======== Testo di lettura ========

Cassazione penale Sez. Unite sentenza n. 15290 del 5 aprile 2018

(2 massime)

(massima n. 1)

In tema di sequestro conservativo, l'avviso della fissazione dell'udienza per la decisione sulla richiesta di riesame proposta dall'imputato deve essere dato anche alla parte civile che ha richiesto ed ottenuto l'emissione del relativo provvedimento, al fine di assicurargli la possibilità di esporre le ragioni a sostento della legittimità del provvedimento cautelare emesso in prima istanza. (In motivazione la Corte ha precisato che, qualora non riceva l'avviso, la parte civile è legittimata a proporre ricorso per cassazione contro l'ordinanza che ha annullato o revocato il sequestro conservativo al solo scopo di far accertare la nullità ex art.178, comma primo, lett.c), cod.proc.pen., conseguente alla lesione del diritto di intervento della parte privata).

(massima n. 2)

In tema di sequestro conservativo, la parte civile non è legittimata a proporre ricorso in cassazione avverso l'ordinanza del riesame che ha annullato il sequestro disposto in prima istanza. (In motivazione, la Corte ha affermato che la limitazione dei mezzi di impugnazione non è in contrasto né con l'art. 24 Cost., né con la direttiva 2012/29/UE in materia di diritti, assistenza e protezione delle vittime di reato, in quanto il sistema processuale penale e civile, complessivamente considerato, garantisce alla vittima del reato appropriati strumenti di tutela dei propri diritti).

======== Materiale ========

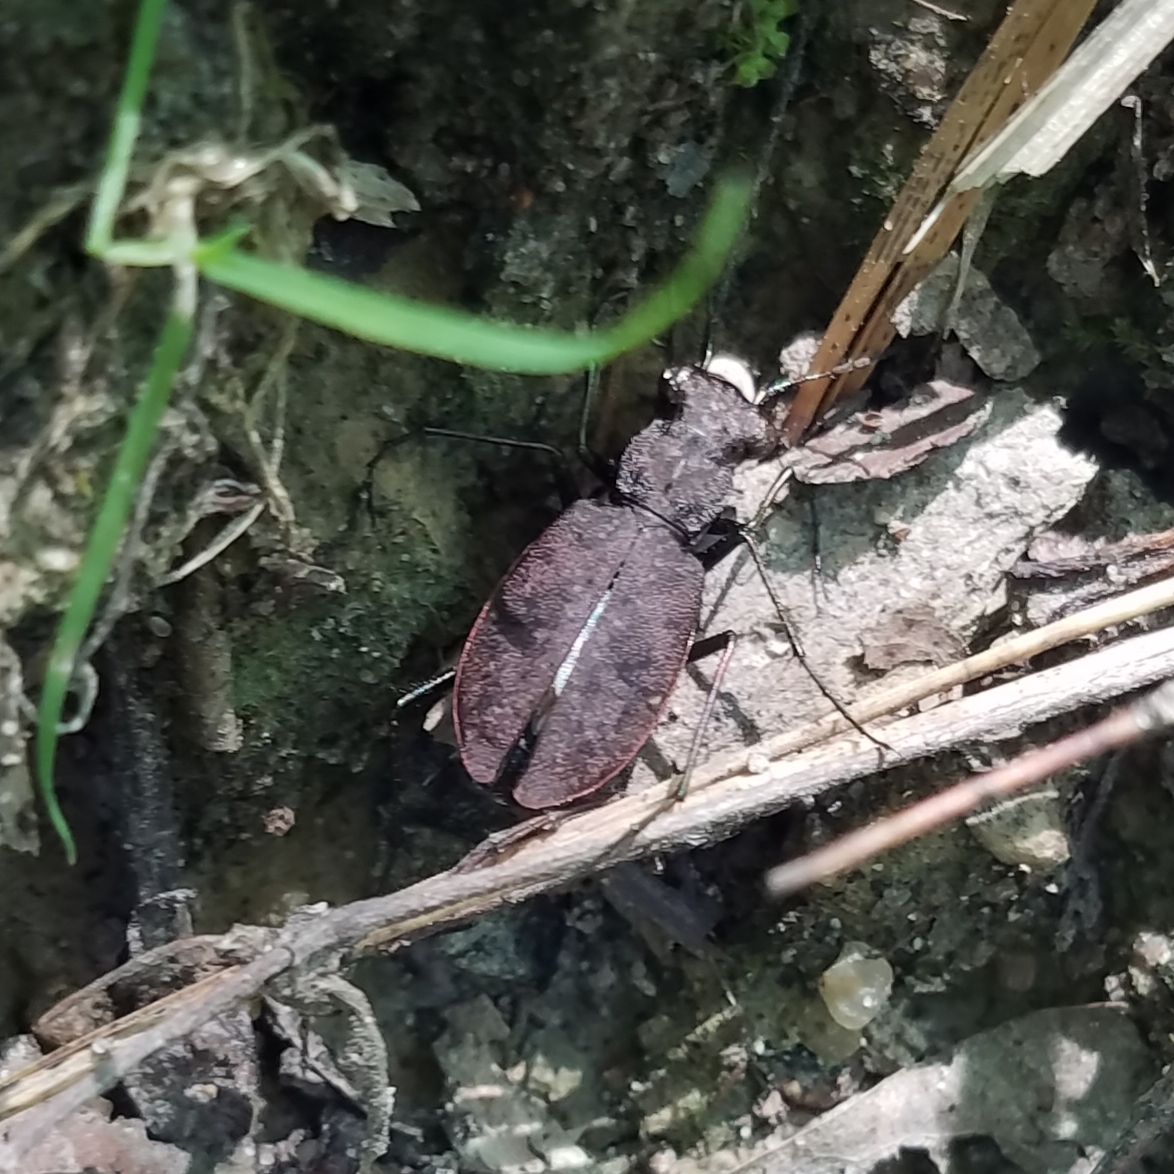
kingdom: Animalia
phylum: Arthropoda
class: Insecta
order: Coleoptera
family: Carabidae
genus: Cylindera
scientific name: Cylindera unipunctata
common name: One-spotted tiger beetle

========

Consegna 1>
Rispondi alle domande sulla sentenza.
(a) Quante massime riporta la sentenza?
(b) Secondo la massima n. 1, a chi deve essere dato anche l'avviso della fissazione dell'udienza?
(c) Secondo la massima n. 2, con quali norme la limitazione dei mezzi di impugnazione non è in contrasto?
Consegna 2> Trascrivi la parte della sentenza da "In tema di sequestro conservativo, l'avviso" a "(massima n. 2)", sostituendo "imputato" con "indagato".

Risposta 1>
(a) Due massime.
(b) Alla parte civile che ha richiesto ed ottenuto l'emissione del relativo provvedimento.
(c) Con l'art. 24 Cost. e con la direttiva 2012/29/UE in materia di diritti, assistenza e protezione delle vittime di reato.

Risposta 2>
In tema di sequestro conservativo, l'avviso della fissazione dell'udienza per la decisione sulla richiesta di riesame proposta dall'indagato deve essere dato anche alla parte civile che ha richiesto ed ottenuto l'emissione del relativo provvedimento, al fine di assicurargli la possibilità di esporre le ragioni a sostento della legittimità del provvedimento cautelare emesso in prima istanza. (In motivazione la Corte ha precisato che, qualora non riceva l'avviso, la parte civile è legittimata a proporre ricorso per cassazione contro l'ordinanza che ha annullato o revocato il sequestro conservativo al solo scopo di far accertare la nullità ex art.178, comma primo, lett.c), cod.proc.pen., conseguente alla lesione del diritto di intervento della parte privata).

(massima n. 2)